What are slowly changing dimensions, and how do Type 1 and Type 2 differ?
Slowly changing dimensions (SCDs) handle attributes that change over time — a customer moving cities, a product changing category. Type 1 overwrites the old value and loses history. Type 2 inserts a new row with effective and expiry dates, preserving the full history of what was true at any point in time. Type 2 is the standard when accurate historical reporting matters.
How to think about it
The SCD problem: source systems update a record in place. Your warehouse dimension must decide whether that update should silently rewrite history (Type 1) or create a new historical record (Type 2).
Type 1 — overwrite
The dimension row is updated in place. No history is retained. Use when the old value was simply wrong (a typo in a name) and historical accuracy against that attribute does not matter.
-- Type 1: just update the row
UPDATE dim_customer
SET city = 'Austin'
WHERE customer_key = 1001;
-- All historical fact rows joining to customer 1001 now show Austin, even past orders.

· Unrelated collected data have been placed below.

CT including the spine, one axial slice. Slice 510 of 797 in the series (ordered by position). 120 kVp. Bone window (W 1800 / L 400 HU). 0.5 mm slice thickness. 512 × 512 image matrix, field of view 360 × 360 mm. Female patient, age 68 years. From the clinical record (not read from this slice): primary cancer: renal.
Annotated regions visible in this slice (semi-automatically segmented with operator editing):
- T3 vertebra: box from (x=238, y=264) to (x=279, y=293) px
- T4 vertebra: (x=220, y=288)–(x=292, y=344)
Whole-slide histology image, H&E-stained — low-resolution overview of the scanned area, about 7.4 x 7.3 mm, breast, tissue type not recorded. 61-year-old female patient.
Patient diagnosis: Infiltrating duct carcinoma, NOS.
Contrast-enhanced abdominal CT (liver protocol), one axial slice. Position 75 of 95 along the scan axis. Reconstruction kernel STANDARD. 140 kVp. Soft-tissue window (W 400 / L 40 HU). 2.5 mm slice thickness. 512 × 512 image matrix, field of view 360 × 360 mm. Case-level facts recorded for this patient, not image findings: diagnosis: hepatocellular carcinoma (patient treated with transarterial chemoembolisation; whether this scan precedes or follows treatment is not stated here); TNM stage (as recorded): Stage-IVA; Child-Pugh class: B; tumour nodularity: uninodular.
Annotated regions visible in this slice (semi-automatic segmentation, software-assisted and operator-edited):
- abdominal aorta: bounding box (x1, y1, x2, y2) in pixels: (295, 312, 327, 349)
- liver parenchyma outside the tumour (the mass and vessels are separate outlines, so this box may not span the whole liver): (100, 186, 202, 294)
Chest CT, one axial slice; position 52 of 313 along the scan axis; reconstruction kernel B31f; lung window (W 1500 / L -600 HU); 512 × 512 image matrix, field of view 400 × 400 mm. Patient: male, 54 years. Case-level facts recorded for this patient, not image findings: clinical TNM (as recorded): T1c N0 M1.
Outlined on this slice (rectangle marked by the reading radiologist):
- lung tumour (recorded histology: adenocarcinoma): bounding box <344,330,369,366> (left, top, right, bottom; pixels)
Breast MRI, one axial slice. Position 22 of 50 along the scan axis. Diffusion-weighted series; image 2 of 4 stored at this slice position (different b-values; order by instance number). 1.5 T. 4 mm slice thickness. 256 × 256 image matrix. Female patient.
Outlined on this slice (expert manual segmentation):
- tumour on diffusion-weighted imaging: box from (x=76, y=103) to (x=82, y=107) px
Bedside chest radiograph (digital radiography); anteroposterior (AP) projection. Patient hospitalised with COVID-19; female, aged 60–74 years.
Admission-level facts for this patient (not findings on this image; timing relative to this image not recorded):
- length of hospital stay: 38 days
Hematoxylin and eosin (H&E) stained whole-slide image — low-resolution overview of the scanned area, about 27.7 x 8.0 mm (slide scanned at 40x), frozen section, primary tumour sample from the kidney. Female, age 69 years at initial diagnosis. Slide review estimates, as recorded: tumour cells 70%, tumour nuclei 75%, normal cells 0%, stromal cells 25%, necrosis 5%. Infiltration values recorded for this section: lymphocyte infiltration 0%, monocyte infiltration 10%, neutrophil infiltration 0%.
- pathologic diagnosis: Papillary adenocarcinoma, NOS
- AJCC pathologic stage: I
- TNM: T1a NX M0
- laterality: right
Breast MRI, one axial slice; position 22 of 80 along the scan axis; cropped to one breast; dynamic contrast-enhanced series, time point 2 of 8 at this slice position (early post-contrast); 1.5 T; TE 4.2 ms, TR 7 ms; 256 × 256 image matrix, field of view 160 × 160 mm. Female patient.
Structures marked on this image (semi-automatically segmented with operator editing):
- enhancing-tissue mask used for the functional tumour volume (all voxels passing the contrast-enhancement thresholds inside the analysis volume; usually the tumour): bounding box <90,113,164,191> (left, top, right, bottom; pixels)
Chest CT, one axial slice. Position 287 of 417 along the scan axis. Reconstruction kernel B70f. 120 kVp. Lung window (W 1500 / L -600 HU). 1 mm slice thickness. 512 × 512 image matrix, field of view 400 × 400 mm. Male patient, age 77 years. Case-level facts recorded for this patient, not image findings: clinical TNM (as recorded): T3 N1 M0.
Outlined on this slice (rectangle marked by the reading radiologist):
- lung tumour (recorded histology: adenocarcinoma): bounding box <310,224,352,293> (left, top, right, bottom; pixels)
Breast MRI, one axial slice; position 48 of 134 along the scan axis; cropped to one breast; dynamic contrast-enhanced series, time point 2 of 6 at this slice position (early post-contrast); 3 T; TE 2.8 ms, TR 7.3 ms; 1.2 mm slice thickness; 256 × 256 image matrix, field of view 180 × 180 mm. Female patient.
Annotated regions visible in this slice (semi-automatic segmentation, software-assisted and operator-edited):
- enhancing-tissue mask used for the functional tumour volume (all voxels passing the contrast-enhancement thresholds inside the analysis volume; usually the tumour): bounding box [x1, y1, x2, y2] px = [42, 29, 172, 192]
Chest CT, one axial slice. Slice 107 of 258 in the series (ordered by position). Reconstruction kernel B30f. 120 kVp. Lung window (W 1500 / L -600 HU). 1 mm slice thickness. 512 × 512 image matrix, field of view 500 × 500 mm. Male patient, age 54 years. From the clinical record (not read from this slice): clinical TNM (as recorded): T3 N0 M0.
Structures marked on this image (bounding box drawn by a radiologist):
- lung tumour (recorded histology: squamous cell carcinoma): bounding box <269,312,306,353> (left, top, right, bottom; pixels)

Type 2 — new row with effective dates
A new dimension row is inserted. The old row gets an effective_end date. The surrogate key changes; the natural key (customer_id) stays the same.
-- Current row: customer 1001 lives in Boston
-- customer_key=1001, customer_id=C42, city='Boston', eff_start='2024-01-01', eff_end='2026-06-04', is_current=TRUE
-- New row after move to Austin
INSERT INTO dim_customer VALUES
(9999, 'C42', 'Austin', '2026-06-05', '9999-12-31', TRUE);
UPDATE dim_customer
SET eff_end = '2026-06-04', is_current = FALSE
WHERE customer_key = 1001;
Fact rows that occurred while the customer lived in Boston still join to customer_key=1001 (Boston). New fact rows join to customer_key=9999 (Austin). Historical revenue-by-city reports remain accurate.
Querying the current record
SELECT c.city, SUM(f.revenue)
FROM fact_orders f
JOIN dim_customer c ON f.customer_key = c.customer_key
WHERE c.is_current = TRUE -- or: eff_end = '9999-12-31'
GROUP BY 1;
Type 3 — current and previous value columns
Type 3 adds a previous_city column alongside current_city. Cheap to implement but only retains one prior value — rarely used in practice.
dbt native SCD support
dbt’s snapshot command implements Type 2 automatically using a unique_key and strategy: timestamp or strategy: check. Changes are detected on each snapshot run and new rows are inserted.